1. Buongiorno Gaspare. Per prima cosa vorremmo sapere perché hai scelto di vivere proprio a Parigi.

Ho sempre avuto un forte legame con la cultura transalpina e la Ville Lumière ha sempre occupato un posto essenziale nel mio immaginario di perenne sognatore.  Tuttavia, se devo essere sincero, non avrei scommesso un solo centesimo su un mio possibile futuro lontano dalla Sicilia e dall’Italia in generale: mi sentivo così legato a quella terra da non poter farne a meno, non riuscivo ad immaginare una vita lontano dalla mia gente, dalle mie abitudini, da tutto ciò che conoscevo troppo bene e che faceva parte del mio essere.
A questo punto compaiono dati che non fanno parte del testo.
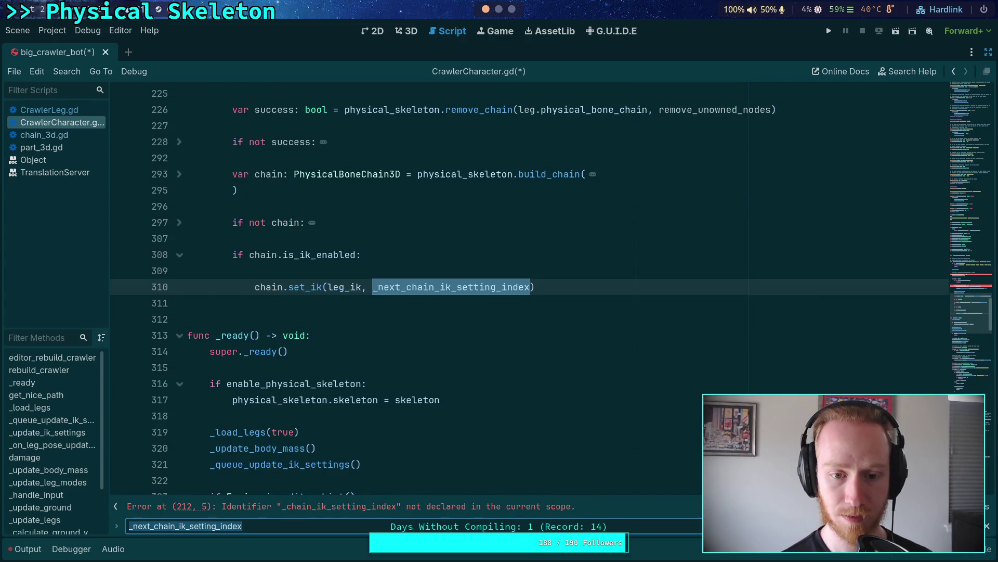
scroll(545, 394, up, 1)
click(378, 336)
La spinta di cui avevo bisogno è arrivata nel modo più casuale e al tempo stesso dolce: è stato l’amore per una parigina a condurmi, nell’ottobre del 2003 a Parigi. La mia storia sentimentale termina però prestissimo per incompatibilità personali (e non culturali perché con il resto dei francesi le cose vanno abbastanza bene) e la voglia di tornare in Italia è tantissima, soprattutto dopo una delusione sentimentale che ha ingigantito la mia solitudine, già di smisurate proporzioni, di migrante. Tuttavia ho deciso di restare in questa città, ho deciso di sfidare Parigi, un pò come Rastignac, il protagonista del romanzo di BalzacLe père Goriot”, che abbracciando d’un solo sguardo tutta la città dall’alto della collina dove sorge il cimitero Pere-Lachaise, lanciò la sua sfida a Parigi “A nous deux maintenant!”
Ho deciso di restare perché inconsciamente sapevo che essere a Parigi era quello che volevo più d’ogni altra cosa e che la storia d’amore era solo un pretesto per raggiungere la città che da troppo tempo volevo conoscere.

Gaspare e la Tour Effeil

 

Nonostante mi sentissi ben ambientato a Parigi, non avevo la coscienza tranquilla sapendo che avevo abbandonato l’università’ senza arrivare alla fine. Mi mancavano solo due esami e la tesi.
E così nel 2004 sono tornato a Palermo per conseguire la Laurea e non a caso la tesi che ho presentato “Fabrizio de André’ e l’influsso francese: suggestioni poetiche e culturali” è legata alla cultura francese.
Resto in Sicilia qualche mese dopo il conseguimento della laurea, mando qualche curriculum senza troppe aspettative, mi illudo di poter riabituarmi ai ritmi di vita siciliani che così bene conoscevo…ma ormai Parigi era entrata dentro di me, ormai faceva parte di me.
Al di la del richiamo poetico della città, dopo aver vissuto a Parigi ero tornato in Sicilia con una visione più lucida e mi sono reso conto che la differenza era abissale, Parigi offriva un panorama di possibilità vastissimo.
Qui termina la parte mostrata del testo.